Desde La Habana, monseñor Rouco, para Alfa y Omega. Tener como obispo a un cardenal supone mucho

Don Antonio María Rouco, a quienes le llamamos ya señor cardenal, al saludarle aquí en Cuba, responde inmediatamente que no es cardenal hasta el 21 de febrero, fecha del consistorio; ése es el momento canónico, recalca, y puntualiza que, antes, el Santo Padre lo que hace es dar a conocer públicamente a quiénes quiere hacer cardenales

Redacción

¿Cuándo tuvo la primera noticia?
Como todo el mundo, a las doce de la mañana del domingo.

Pero el Papa contactaría con usted anteriormente.
Sí, claro.

¿Qué significa para la diócesis de Madrid tener un arzobispo que es cardenal?

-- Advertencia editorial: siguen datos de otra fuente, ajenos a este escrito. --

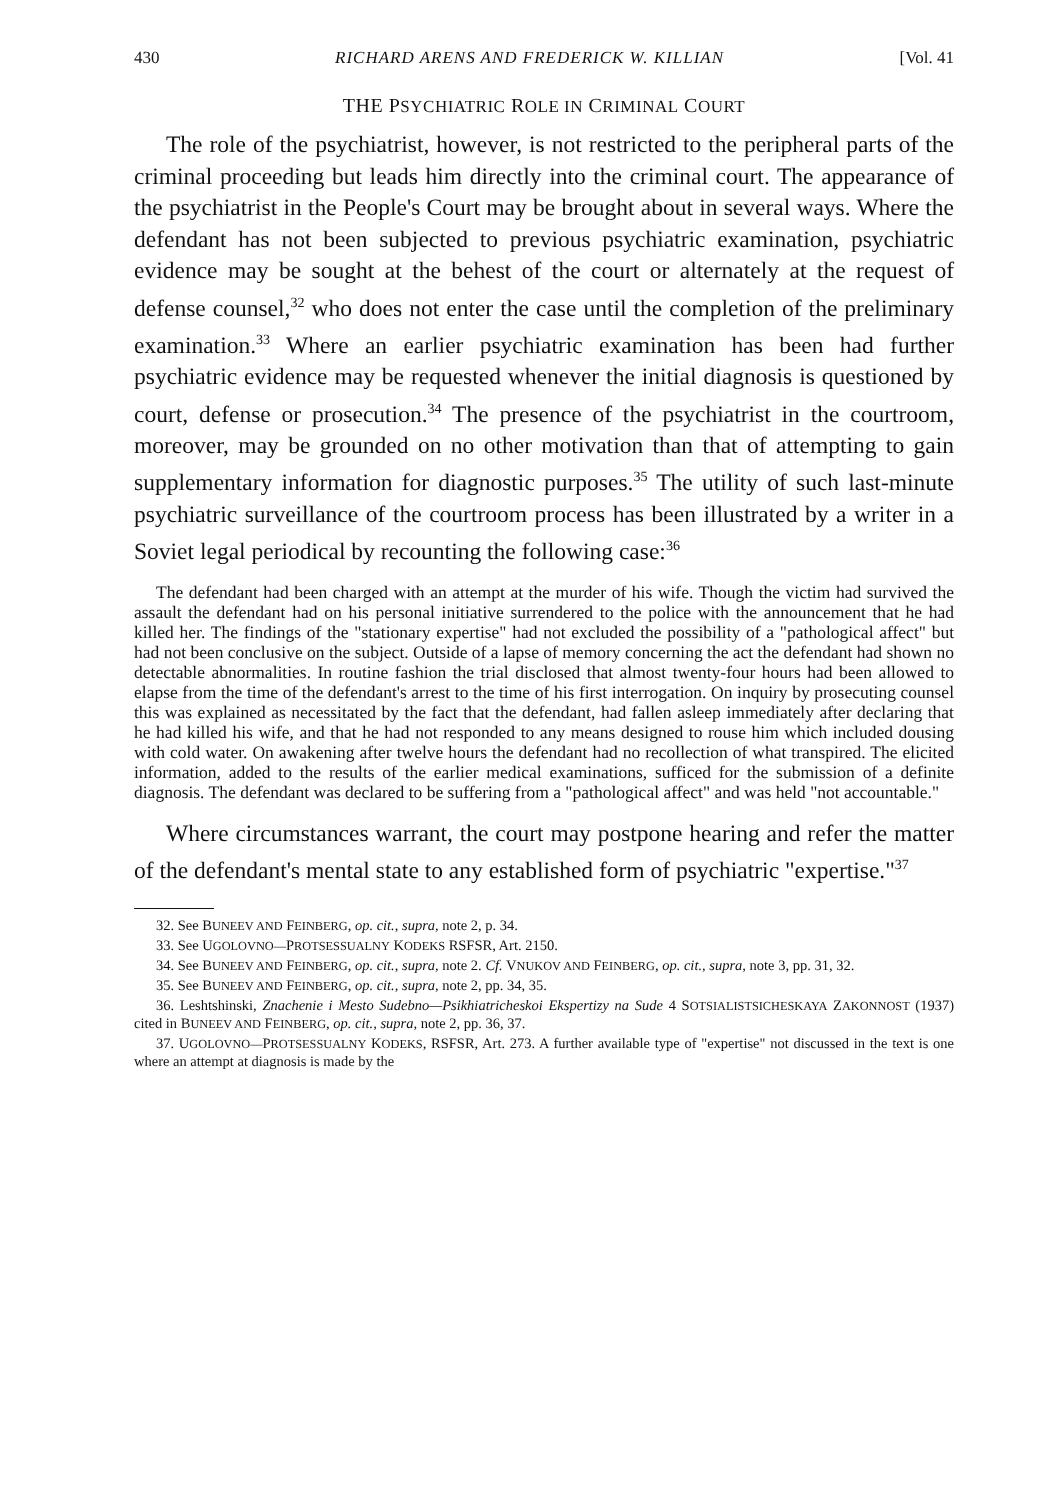430 RICHARD ARENS AND FREDERICK W. KILLIAN [Vol. 41
THE PSYCHIATRIC ROLE IN CRIMINAL COURT
The role of the psychiatrist, however, is not restricted to the peripheral parts of the criminal proceeding but leads him directly into the criminal court. The appearance of the psychiatrist in the People's Court may be brought about in several ways. Where the defendant has not been subjected to previous psychiatric examination, psychiatric evidence may be sought at the behest of the court or alternately at the request of defense counsel,<sup>32</sup> who does not enter the case until the completion of the preliminary examination.<sup>33</sup> Where an earlier psychiatric examination has been had further psychiatric evidence may be requested whenever the initial diagnosis is questioned by court, defense or prosecution.<sup>34</sup> The presence of the psychiatrist in the courtroom, moreover, may be grounded on no other motivation than that of attempting to gain supplementary information for diagnostic purposes.<sup>35</sup> The utility of such last-minute psychiatric surveillance of the courtroom process has been illustrated by a writer in a Soviet legal periodical by recounting the following case:<sup>36</sup>
The defendant had been charged with an attempt at the murder of his wife. Though the victim had survived the assault the defendant had on his personal initiative surrendered to the police with the announcement that he had killed her. The findings of the "stationary expertise" had not excluded the possibility of a "pathological affect" but had not been conclusive on the subject. Outside of a lapse of memory concerning the act the defendant had shown no detectable abnormalities. In routine fashion the trial disclosed that almost twenty-four hours had been allowed to elapse from the time of the defendant's arrest to the time of his first interrogation. On inquiry by prosecuting counsel this was explained as necessitated by the fact that the defendant, had fallen asleep immediately after declaring that he had killed his wife, and that he had not responded to any means designed to rouse him which included dousing with cold water. On awakening after twelve hours the defendant had no recollection of what transpired. The elicited information, added to the results of the earlier medical examinations, sufficed for the submission of a definite diagnosis. The defendant was declared to be suffering from a "pathological affect" and was held "not accountable."
Where circumstances warrant, the court may postpone hearing and refer the matter of the defendant's mental state to any established form of psychiatric "expertise."<sup>37</sup>
32. See BUNEEV AND FEINBERG, op. cit., supra, note 2, p. 34.
33. See UGOLOVNO—PROTSESSUALNY KODEKS RSFSR, Art. 2150.
34. See BUNEEV AND FEINBERG, op. cit., supra, note 2. Cf. VNUKOV AND FEINBERG, op. cit., supra, note 3, pp. 31, 32.
35. See BUNEEV AND FEINBERG, op. cit., supra, note 2, pp. 34, 35.
36. Leshtshinski, Znachenie i Mesto Sudebno—Psikhiatricheskoi Ekspertizy na Sude 4 SOTSIALISTSICHESKAYA ZAKONNOST (1937) cited in BUNEEV AND FEINBERG, op. cit., supra, note 2, pp. 36, 37.
37. UGOLOVNO—PROTSESSUALNY KODEKS, RSFSR, Art. 273. A further available type of "expertise" not discussed in the text is one where an attempt at diagnosis is made by the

Lo sentimos como un honor.
Siempre es un honor, porque es un oficio que recibe el obispo diocesano de manos del Papa, en el sentido de que la responsabilidad de los diocesanos se amplía.

¿De qué manera?
Sobre todo, en el sentido de ayudar al Papa en las cuestiones que le encomiende al cardenal. El meollo teológico de este cargo es el de asistir al Papa en el Colegio que hereda la función de lo que puede llamarse los servicios del clero de Roma, y que la hereda de una manera tal que nace de la Iglesia universal y se proyecta hacia la Iglesia universal.

¿Y desde el punto de vista del corazón, emocionalmente?
Eso me une mucho más, si cabe. Vincula de una forma mucho más íntima y cordial, si es que puede ser, al Santo Padre.

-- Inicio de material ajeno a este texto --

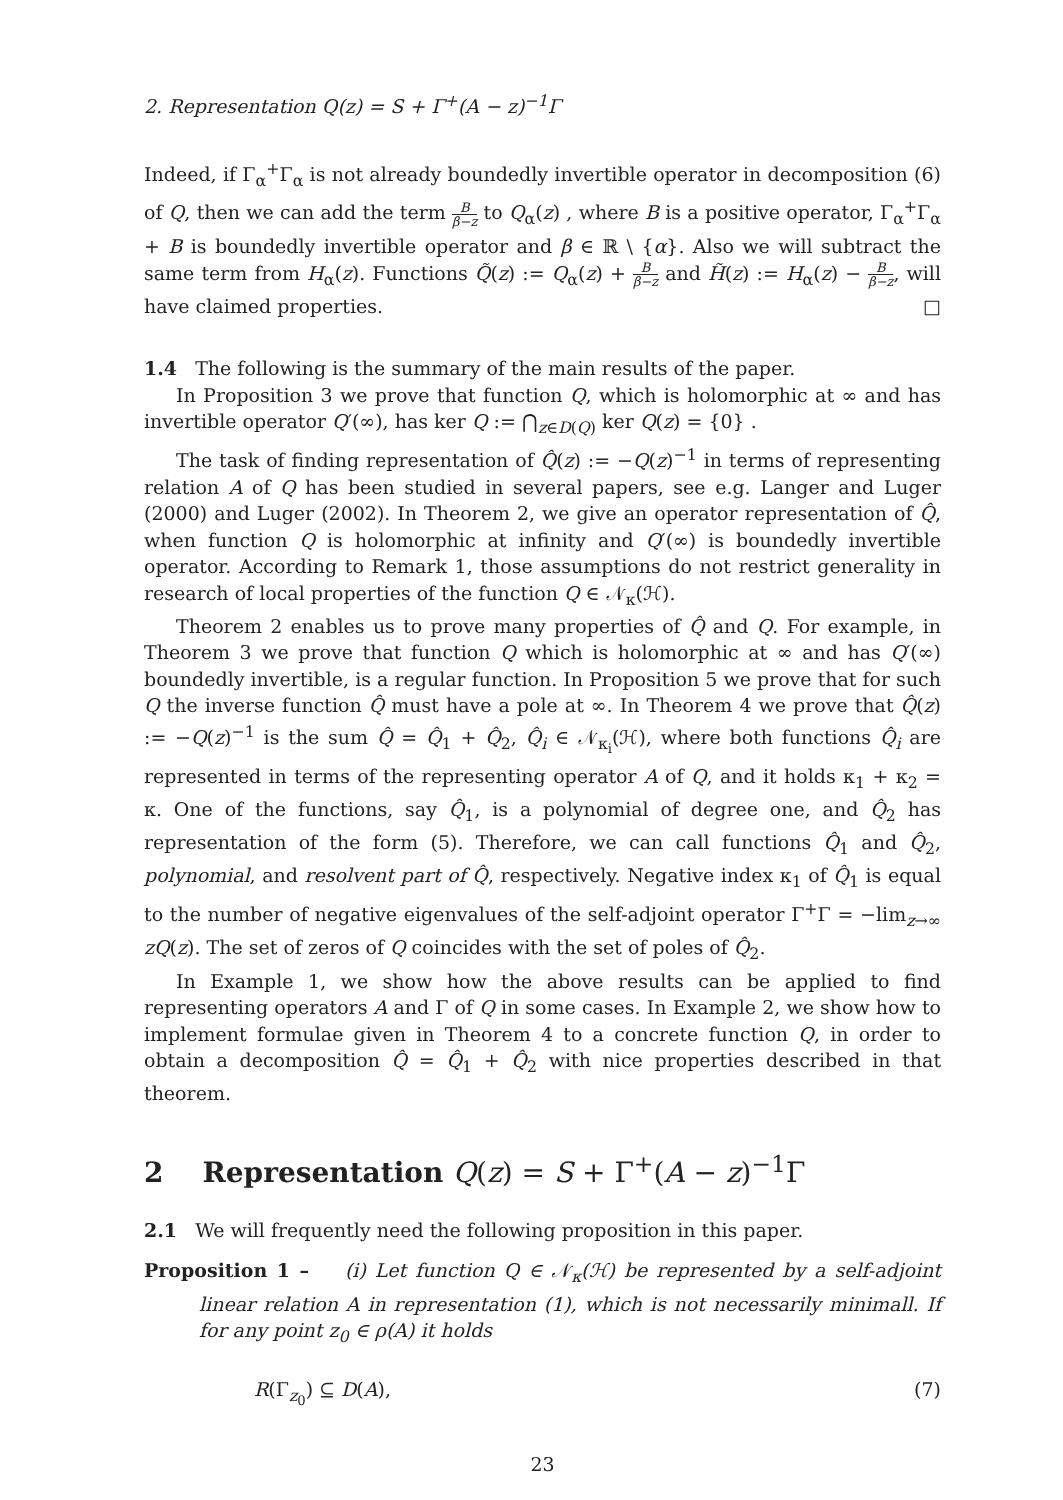2. Representation Q(z) = S + Γ<sup>+</sup>(A − z)<sup>−1</sup>Γ
Indeed, if Γ<sub>α</sub><sup>+</sup>Γ<sub>α</sub> is not already boundedly invertible operator in decomposition (6) of Q, then we can add the term B β−z to Q<sub>α</sub>(z) , where B is a positive operator, Γ<sub>α</sub><sup>+</sup>Γ<sub>α</sub> + B is boundedly invertible operator and β ∈ ℝ \ {α}. Also we will subtract the same term from H<sub>α</sub>(z). Functions Q̃(z) := Q<sub>α</sub>(z) + B β−z and H̃(z) := H<sub>α</sub>(z) − B β−z, will have claimed properties. □
1.4 The following is the summary of the main results of the paper.
In Proposition 3 we prove that function Q, which is holomorphic at ∞ and has invertible operator Q′(∞), has ker Q := ⋂<sub>z∈D(Q)</sub> ker Q(z) = {0} .
The task of finding representation of Q̂(z) := −Q(z)<sup>−1</sup> in terms of representing relation A of Q has been studied in several papers, see e.g. Langer and Luger (2000) and Luger (2002). In Theorem 2, we give an operator representation of Q̂, when function Q is holomorphic at infinity and Q′(∞) is boundedly invertible operator. According to Remark 1, those assumptions do not restrict generality in research of local properties of the function Q ∈ 𝒩<sub>κ</sub>(ℋ).
Theorem 2 enables us to prove many properties of Q̂ and Q. For example, in Theorem 3 we prove that function Q which is holomorphic at ∞ and has Q′(∞) boundedly invertible, is a regular function. In Proposition 5 we prove that for such Q the inverse function Q̂ must have a pole at ∞. In Theorem 4 we prove that Q̂(z) := −Q(z)<sup>−1</sup> is the sum Q̂ = Q̂<sub>1</sub> + Q̂<sub>2</sub>, Q̂<sub>i</sub> ∈ 𝒩<sub>κ<sub>i</sub></sub>(ℋ), where both functions Q̂<sub>i</sub> are represented in terms of the representing operator A of Q, and it holds κ<sub>1</sub> + κ<sub>2</sub> = κ. One of the functions, say Q̂<sub>1</sub>, is a polynomial of degree one, and Q̂<sub>2</sub> has representation of the form (5). Therefore, we can call functions Q̂<sub>1</sub> and Q̂<sub>2</sub>, polynomial, and resolvent part of Q̂, respectively. Negative index κ<sub>1</sub> of Q̂<sub>1</sub> is equal to the number of negative eigenvalues of the self-adjoint operator Γ<sup>+</sup>Γ = −lim<sub>z→∞</sub> zQ(z). The set of zeros of Q coincides with the set of poles of Q̂<sub>2</sub>.
In Example 1, we show how the above results can be applied to find representing operators A and Γ of Q in some cases. In Example 2, we show how to implement formulae given in Theorem 4 to a concrete function Q, in order to obtain a decomposition Q̂ = Q̂<sub>1</sub> + Q̂<sub>2</sub> with nice properties described in that theorem.
2 Representation Q(z) = S + Γ<sup>+</sup>(A − z)<sup>−1</sup>Γ
2.1 We will frequently need the following proposition in this paper.
Proposition 1 – (i) Let function Q ∈ 𝒩<sub>κ</sub>(ℋ) be represented by a self-adjoint linear relation A in representation (1), which is not necessarily minimall. If for any point z<sub>0</sub> ∈ ρ(A) it holds
R(Γ<sub>z<sub>0</sub></sub>) ⊆ D(A), (7)
23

Le va a tocar participar en el próximo Conclave… Elegirá al Papa del próximo siglo…

Eso no se sabe. Puedo faltar yo antes. Éstas son preguntas muy especulativas. Todo es don del Espíritu Santo en la Iglesia, confiamos en Él.

¿Quiere decir algo especial desde aquí a los madrileños?
¡Ah, yo los quiero mucho! Les digo que se sientan convocados de nuevo a vivir su vocación cristiana con una generosidad y una amplitud como la que se corresponde con el alma de la Iglesia y, por lo tanto, con una mayor exigencia misionera, para llevar el Evangelio al mundo, y más comprometida con los más pobres. Esto es lo que supone tener como obispo a un cardenal.

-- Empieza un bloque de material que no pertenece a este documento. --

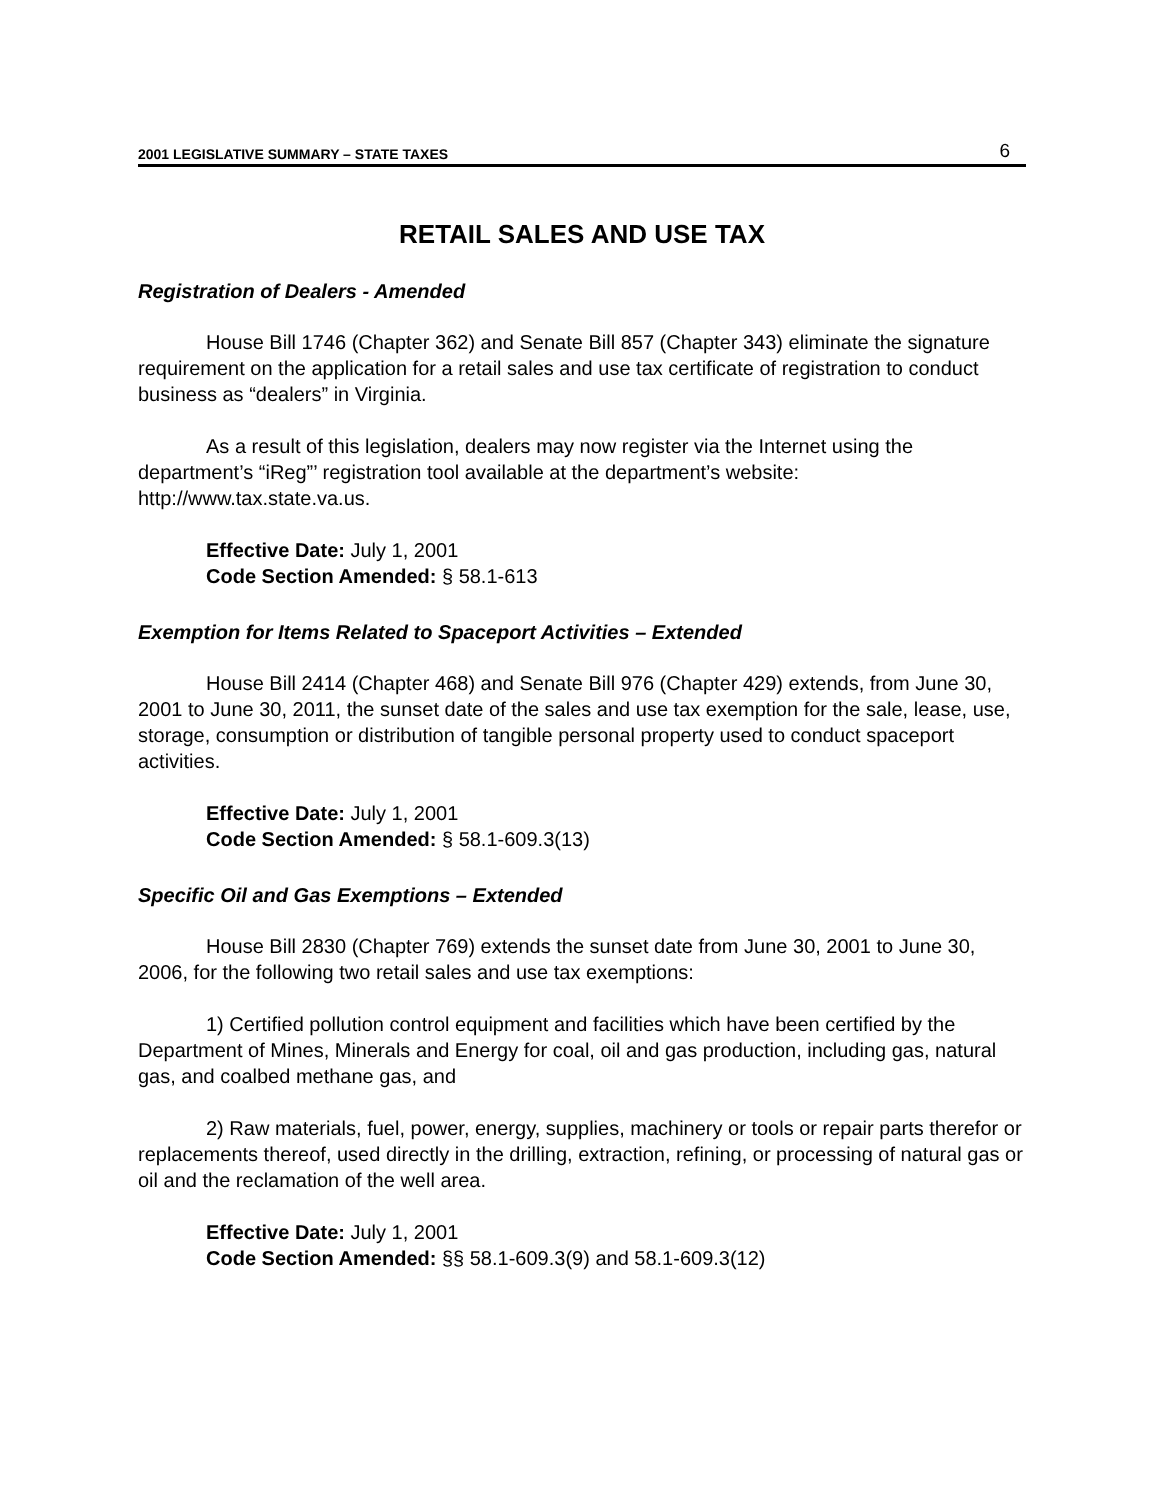2001 LEGISLATIVE SUMMARY – STATE TAXES 6
RETAIL SALES AND USE TAX
Registration of Dealers - Amended
House Bill 1746 (Chapter 362) and Senate Bill 857 (Chapter 343) eliminate the signature requirement on the application for a retail sales and use tax certificate of registration to conduct business as “dealers” in Virginia.
As a result of this legislation, dealers may now register via the Internet using the department’s “iReg”’ registration tool available at the department’s website: http://www.tax.state.va.us.
Effective Date: July 1, 2001
Code Section Amended: § 58.1-613
Exemption for Items Related to Spaceport Activities – Extended
House Bill 2414 (Chapter 468) and Senate Bill 976 (Chapter 429) extends, from June 30, 2001 to June 30, 2011, the sunset date of the sales and use tax exemption for the sale, lease, use, storage, consumption or distribution of tangible personal property used to conduct spaceport activities.
Effective Date: July 1, 2001
Code Section Amended: § 58.1-609.3(13)
Specific Oil and Gas Exemptions – Extended
House Bill 2830 (Chapter 769) extends the sunset date from June 30, 2001 to June 30, 2006, for the following two retail sales and use tax exemptions:
1) Certified pollution control equipment and facilities which have been certified by the Department of Mines, Minerals and Energy for coal, oil and gas production, including gas, natural gas, and coalbed methane gas, and
2) Raw materials, fuel, power, energy, supplies, machinery or tools or repair parts therefor or replacements thereof, used directly in the drilling, extraction, refining, or processing of natural gas or oil and the reclamation of the well area.
Effective Date: July 1, 2001
Code Section Amended: §§ 58.1-609.3(9) and 58.1-609.3(12)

¿Qué espera de esta visita del Papa? ¿Había estado ya aquí?
No, es la primera vez. He visto la ciudad, he ido a la catedral con el cardenal Ortega. Y he visitado los sitios históricos, como el Palacio de los Capitanes Generales. Pero sobre todo es el núcleo eclesial, religioso de La Habana cristiana, lo que más nos ha impactado a mí y a todos los obispos españoles.

Un momento extraordinariamente emotivo para el alma gallega del cardenal Rouco, ha sido el recibimiento que le ha dedicado el Centro Gallego de La Habana, con gaitas, cantos y chiquillas mulatas y rubias vestidas de galleguiñas. Si hubiera sido Fraga, hubiera llorado, comentaban algunos. «Me ha llegado al fondo del alma», confiesa nuestro cardenal.